Bilan sur l'écriture d'Obscurité

Quel bilan convient-il de dresser après cette expérience originale que fut la rédaction d’Obscurité ?

 

Tout d’abord, rappeler qu’au départ il ne s’agissait que d’une nouvelle, l’actuel chapitre un, avec l’enfant apeuré dans la cave. On se souvient que ce sont les lecteurs qui ont insisté pour que je poursuive, alors que de mon côté tout ce que j’avais à dire était déjà exprimé.

 

J’ai donc relevé le défi, un peu par jeu, un peu pour leur faire plaisir, mais surtout pour satisfaire mon propre plaisir d’écrire. Au départ, je n’imaginais évidemment pas que mon texte prendrait une telle ampleur. Je pensais à cinq ou six chapitres, sans plus. Et puis voilà. J’ai eu la chance de trouver un fil conducteur (le voyage), qui me permettait à la fois de parler des paysages traversés et d’ajouter une petite intrigue à chaque épisode. Je veux dire par-là qu’il n’y avait pas de plan d’ensemble, je ne savais absolument pas où j’allais aller.

 

Chaque chapitre était donc plus ou moins fermé sur lui-même. J’inventais un incident que je développais et généralement la fin du chapitre restait ouverte, suscitant la curiosité des lecteurs. Souvent, je me suis trouvé entraîné beaucoup plus loin que prévu. Par exemple, quand nos héros partent à Limoges pour trouver une clef, je croyais traiter cela en un  chapitre. Mais voilà, un incident en a amené d’autres. Pauline a failli se faire écraser en rue, puis il y a eu l’accident du sanglier (une route peu fréquentée, le soir…). Comme l’enfant était à l’écart, en train de regarder la pauvre bête qui agonisait, la mère se retrouvait seule sur la route et dans le noir. D’où l’idée de l’agression, ce qui a amené la fuite précipitée en voiture et la nuit passée dans les bois, etc.

Données:

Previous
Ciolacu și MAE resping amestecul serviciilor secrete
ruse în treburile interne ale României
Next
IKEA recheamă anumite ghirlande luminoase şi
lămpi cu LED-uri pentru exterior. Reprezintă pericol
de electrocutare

Consigne:
Dans le bilan sur l'écriture d'Obscurité, relevez toutes les raisons invoquées pour avoir relevé le défi de poursuivre la nouvelle. Les données n'ont aucune utilité pour cet exercice.

Résultat:
- par jeu
- pour faire plaisir aux lecteurs
- surtout pour satisfaire son propre plaisir d'écrire